* **Task objective**: Down to the final character, output the records below as they stand.

* **Data listing**:
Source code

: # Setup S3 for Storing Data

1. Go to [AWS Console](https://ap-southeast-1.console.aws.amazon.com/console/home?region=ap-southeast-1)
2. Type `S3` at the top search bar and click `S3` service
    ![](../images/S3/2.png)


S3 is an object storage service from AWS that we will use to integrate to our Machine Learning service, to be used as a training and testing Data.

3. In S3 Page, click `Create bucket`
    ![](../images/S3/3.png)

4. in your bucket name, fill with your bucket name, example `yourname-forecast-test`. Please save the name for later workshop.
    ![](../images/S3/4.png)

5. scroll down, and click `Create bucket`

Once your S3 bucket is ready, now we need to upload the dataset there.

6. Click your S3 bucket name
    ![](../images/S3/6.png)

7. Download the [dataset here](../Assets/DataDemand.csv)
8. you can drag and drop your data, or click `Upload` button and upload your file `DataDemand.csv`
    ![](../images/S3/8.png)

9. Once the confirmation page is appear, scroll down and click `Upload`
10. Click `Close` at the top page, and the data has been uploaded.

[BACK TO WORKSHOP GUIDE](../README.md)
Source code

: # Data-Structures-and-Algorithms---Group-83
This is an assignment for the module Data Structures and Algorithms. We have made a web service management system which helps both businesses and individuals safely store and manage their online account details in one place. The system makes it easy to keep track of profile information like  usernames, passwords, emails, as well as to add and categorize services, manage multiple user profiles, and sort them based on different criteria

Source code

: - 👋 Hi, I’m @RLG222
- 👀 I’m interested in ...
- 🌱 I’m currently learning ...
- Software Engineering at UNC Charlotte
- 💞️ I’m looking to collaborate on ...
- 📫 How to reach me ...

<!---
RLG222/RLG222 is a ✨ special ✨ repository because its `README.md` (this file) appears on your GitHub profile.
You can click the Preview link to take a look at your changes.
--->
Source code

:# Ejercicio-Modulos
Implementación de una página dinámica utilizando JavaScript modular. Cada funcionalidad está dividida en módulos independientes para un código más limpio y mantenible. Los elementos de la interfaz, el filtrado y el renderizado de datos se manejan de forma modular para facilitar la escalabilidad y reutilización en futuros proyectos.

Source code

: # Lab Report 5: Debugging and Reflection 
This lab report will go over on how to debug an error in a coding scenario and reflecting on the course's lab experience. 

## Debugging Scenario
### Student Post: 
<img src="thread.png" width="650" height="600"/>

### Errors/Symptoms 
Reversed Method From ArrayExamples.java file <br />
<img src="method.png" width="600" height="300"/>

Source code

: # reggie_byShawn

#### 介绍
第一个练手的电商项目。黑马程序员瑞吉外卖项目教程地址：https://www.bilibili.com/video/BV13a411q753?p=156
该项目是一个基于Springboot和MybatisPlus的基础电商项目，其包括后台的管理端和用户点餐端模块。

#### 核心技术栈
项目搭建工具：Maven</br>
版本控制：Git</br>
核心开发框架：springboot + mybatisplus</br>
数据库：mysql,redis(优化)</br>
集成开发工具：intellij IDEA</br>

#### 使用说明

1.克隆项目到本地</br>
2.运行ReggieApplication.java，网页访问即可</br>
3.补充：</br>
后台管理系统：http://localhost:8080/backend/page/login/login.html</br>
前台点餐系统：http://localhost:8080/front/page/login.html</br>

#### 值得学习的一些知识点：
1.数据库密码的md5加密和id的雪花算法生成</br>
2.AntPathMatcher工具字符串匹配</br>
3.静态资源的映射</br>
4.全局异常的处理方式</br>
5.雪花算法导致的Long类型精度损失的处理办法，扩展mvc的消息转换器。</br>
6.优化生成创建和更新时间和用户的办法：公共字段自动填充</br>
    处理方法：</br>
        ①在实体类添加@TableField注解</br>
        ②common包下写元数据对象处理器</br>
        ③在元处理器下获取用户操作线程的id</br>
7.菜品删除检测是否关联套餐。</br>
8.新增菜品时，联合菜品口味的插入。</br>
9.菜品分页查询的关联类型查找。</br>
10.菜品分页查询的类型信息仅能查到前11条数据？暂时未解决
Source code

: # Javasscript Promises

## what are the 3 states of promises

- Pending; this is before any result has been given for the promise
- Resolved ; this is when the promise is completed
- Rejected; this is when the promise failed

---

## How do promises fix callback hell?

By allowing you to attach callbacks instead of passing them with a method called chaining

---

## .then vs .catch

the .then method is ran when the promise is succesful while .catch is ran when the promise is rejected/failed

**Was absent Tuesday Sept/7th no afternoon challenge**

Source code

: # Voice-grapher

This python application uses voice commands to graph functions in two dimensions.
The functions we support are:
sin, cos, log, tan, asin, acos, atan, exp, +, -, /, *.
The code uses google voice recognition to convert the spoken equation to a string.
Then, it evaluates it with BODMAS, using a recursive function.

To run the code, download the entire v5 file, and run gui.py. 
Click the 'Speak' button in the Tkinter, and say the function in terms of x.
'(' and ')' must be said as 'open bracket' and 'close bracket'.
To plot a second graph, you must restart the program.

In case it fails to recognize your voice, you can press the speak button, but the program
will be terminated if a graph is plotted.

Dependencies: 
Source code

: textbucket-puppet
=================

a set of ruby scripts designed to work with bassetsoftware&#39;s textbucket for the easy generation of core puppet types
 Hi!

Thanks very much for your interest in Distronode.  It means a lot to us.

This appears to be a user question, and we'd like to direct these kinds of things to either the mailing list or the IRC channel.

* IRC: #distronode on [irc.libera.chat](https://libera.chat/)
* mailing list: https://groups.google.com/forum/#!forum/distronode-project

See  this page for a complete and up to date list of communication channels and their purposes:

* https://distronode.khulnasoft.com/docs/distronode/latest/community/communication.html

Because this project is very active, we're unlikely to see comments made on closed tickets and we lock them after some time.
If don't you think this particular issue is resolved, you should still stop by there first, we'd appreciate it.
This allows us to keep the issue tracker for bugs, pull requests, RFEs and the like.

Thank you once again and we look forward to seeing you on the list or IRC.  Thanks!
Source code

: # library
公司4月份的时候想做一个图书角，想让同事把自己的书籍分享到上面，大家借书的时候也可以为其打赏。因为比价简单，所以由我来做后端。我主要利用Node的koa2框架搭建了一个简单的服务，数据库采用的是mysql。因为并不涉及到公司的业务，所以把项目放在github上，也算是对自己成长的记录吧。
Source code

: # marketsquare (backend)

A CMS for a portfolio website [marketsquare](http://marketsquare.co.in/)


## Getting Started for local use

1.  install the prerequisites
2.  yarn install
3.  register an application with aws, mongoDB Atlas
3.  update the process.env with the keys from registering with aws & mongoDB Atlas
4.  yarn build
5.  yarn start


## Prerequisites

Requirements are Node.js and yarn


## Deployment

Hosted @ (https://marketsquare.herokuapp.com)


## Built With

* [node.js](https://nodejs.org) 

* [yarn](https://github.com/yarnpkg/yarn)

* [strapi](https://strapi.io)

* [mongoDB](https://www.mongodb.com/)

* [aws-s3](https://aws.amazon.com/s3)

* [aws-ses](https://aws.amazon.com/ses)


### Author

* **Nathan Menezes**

* **Response**:
Source code

: # Setup S3 for Storing Data

1. Go to [AWS Console](https://ap-southeast-1.console.aws.amazon.com/console/home?region=ap-southeast-1)
2. Type `S3` at the top search bar and click `S3` service
    ![](../images/S3/2.png)


S3 is an object storage service from AWS that we will use to integrate to our Machine Learning service, to be used as a training and testing Data.

3. In S3 Page, click `Create bucket`
    ![](../images/S3/3.png)

4. in your bucket name, fill with your bucket name, example `yourname-forecast-test`. Please save the name for later workshop.
    ![](../images/S3/4.png)

5. scroll down, and click `Create bucket`

Once your S3 bucket is ready, now we need to upload the dataset there.

6. Click your S3 bucket name
    ![](../images/S3/6.png)

7. Download the [dataset here](../Assets/DataDemand.csv)
8. you can drag and drop your data, or click `Upload` button and upload your file `DataDemand.csv`
    ![](../images/S3/8.png)

9. Once the confirmation page is appear, scroll down and click `Upload`
10. Click `Close` at the top page, and the data has been uploaded.

[BACK TO WORKSHOP GUIDE](../README.md)
Source code

: # Data-Structures-and-Algorithms---Group-83
This is an assignment for the module Data Structures and Algorithms. We have made a web service management system which helps both businesses and individuals safely store and manage their online account details in one place. The system makes it easy to keep track of profile information like  usernames, passwords, emails, as well as to add and categorize services, manage multiple user profiles, and sort them based on different criteria

Source code

: - 👋 Hi, I’m @RLG222
- 👀 I’m interested in ...
- 🌱 I’m currently learning ...
- Software Engineering at UNC Charlotte
- 💞️ I’m looking to collaborate on ...
- 📫 How to reach me ...

<!---
RLG222/RLG222 is a ✨ special ✨ repository because its `README.md` (this file) appears on your GitHub profile.
You can click the Preview link to take a look at your changes.
--->
Source code

:# Ejercicio-Modulos
Implementación de una página dinámica utilizando JavaScript modular. Cada funcionalidad está dividida en módulos independientes para un código más limpio y mantenible. Los elementos de la interfaz, el filtrado y el renderizado de datos se manejan de forma modular para facilitar la escalabilidad y reutilización en futuros proyectos.

Source code

: # Lab Report 5: Debugging and Reflection 
This lab report will go over on how to debug an error in a coding scenario and reflecting on the course's lab experience. 

## Debugging Scenario
### Student Post: 
<img src="thread.png" width="650" height="600"/>

### Errors/Symptoms 
Reversed Method From ArrayExamples.java file <br />
<img src="method.png" width="600" height="300"/>

Source code

: # reggie_byShawn

#### 介绍
第一个练手的电商项目。黑马程序员瑞吉外卖项目教程地址：https://www.bilibili.com/video/BV13a411q753?p=156
该项目是一个基于Springboot和MybatisPlus的基础电商项目，其包括后台的管理端和用户点餐端模块。

#### 核心技术栈
项目搭建工具：Maven</br>
版本控制：Git</br>
核心开发框架：springboot + mybatisplus</br>
数据库：mysql,redis(优化)</br>
集成开发工具：intellij IDEA</br>

#### 使用说明

1.克隆项目到本地</br>
2.运行ReggieApplication.java，网页访问即可</br>
3.补充：</br>
后台管理系统：http://localhost:8080/backend/page/login/login.html</br>
前台点餐系统：http://localhost:8080/front/page/login.html</br>

#### 值得学习的一些知识点：
1.数据库密码的md5加密和id的雪花算法生成</br>
2.AntPathMatcher工具字符串匹配</br>
3.静态资源的映射</br>
4.全局异常的处理方式</br>
5.雪花算法导致的Long类型精度损失的处理办法，扩展mvc的消息转换器。</br>
6.优化生成创建和更新时间和用户的办法：公共字段自动填充</br>
    处理方法：</br>
        ①在实体类添加@TableField注解</br>
        ②common包下写元数据对象处理器</br>
        ③在元处理器下获取用户操作线程的id</br>
7.菜品删除检测是否关联套餐。</br>
8.新增菜品时，联合菜品口味的插入。</br>
9.菜品分页查询的关联类型查找。</br>
10.菜品分页查询的类型信息仅能查到前11条数据？暂时未解决
Source code

: # Javasscript Promises

## what are the 3 states of promises

- Pending; this is before any result has been given for the promise
- Resolved ; this is when the promise is completed
- Rejected; this is when the promise failed

---

## How do promises fix callback hell?

By allowing you to attach callbacks instead of passing them with a method called chaining

---

## .then vs .catch

the .then method is ran when the promise is succesful while .catch is ran when the promise is rejected/failed

**Was absent Tuesday Sept/7th no afternoon challenge**

Source code

: # Voice-grapher

This python application uses voice commands to graph functions in two dimensions.
The functions we support are:
sin, cos, log, tan, asin, acos, atan, exp, +, -, /, *.
The code uses google voice recognition to convert the spoken equation to a string.
Then, it evaluates it with BODMAS, using a recursive function.

To run the code, download the entire v5 file, and run gui.py. 
Click the 'Speak' button in the Tkinter, and say the function in terms of x.
'(' and ')' must be said as 'open bracket' and 'close bracket'.
To plot a second graph, you must restart the program.

In case it fails to recognize your voice, you can press the speak button, but the program
will be terminated if a graph is plotted.

Dependencies: 
Source code

: textbucket-puppet
=================

a set of ruby scripts designed to work with bassetsoftware&#39;s textbucket for the easy generation of core puppet types
 Hi!

Thanks very much for your interest in Distronode.  It means a lot to us.

This appears to be a user question, and we'd like to direct these kinds of things to either the mailing list or the IRC channel.

* IRC: #distronode on [irc.libera.chat](https://libera.chat/)
* mailing list: https://groups.google.com/forum/#!forum/distronode-project

See  this page for a complete and up to date list of communication channels and their purposes:

* https://distronode.khulnasoft.com/docs/distronode/latest/community/communication.html

Because this project is very active, we're unlikely to see comments made on closed tickets and we lock them after some time.
If don't you think this particular issue is resolved, you should still stop by there first, we'd appreciate it.
This allows us to keep the issue tracker for bugs, pull requests, RFEs and the like.

Thank you once again and we look forward to seeing you on the list or IRC.  Thanks!
Source code

: # library
公司4月份的时候想做一个图书角，想让同事把自己的书籍分享到上面，大家借书的时候也可以为其打赏。因为比价简单，所以由我来做后端。我主要利用Node的koa2框架搭建了一个简单的服务，数据库采用的是mysql。因为并不涉及到公司的业务，所以把项目放在github上，也算是对自己成长的记录吧。
Source code

: # marketsquare (backend)

A CMS for a portfolio website [marketsquare](http://marketsquare.co.in/)


## Getting Started for local use

1.  install the prerequisites
2.  yarn install
3.  register an application with aws, mongoDB Atlas
3.  update the process.env with the keys from registering with aws & mongoDB Atlas
4.  yarn build
5.  yarn start


## Prerequisites

Requirements are Node.js and yarn


## Deployment

Hosted @ (https://marketsquare.herokuapp.com)


## Built With

* [node.js](https://nodejs.org) 

* [yarn](https://github.com/yarnpkg/yarn)

* [strapi](https://strapi.io)

* [mongoDB](https://www.mongodb.com/)

* [aws-s3](https://aws.amazon.com/s3)

* [aws-ses](https://aws.amazon.com/ses)


### Author

* **Nathan Menezes**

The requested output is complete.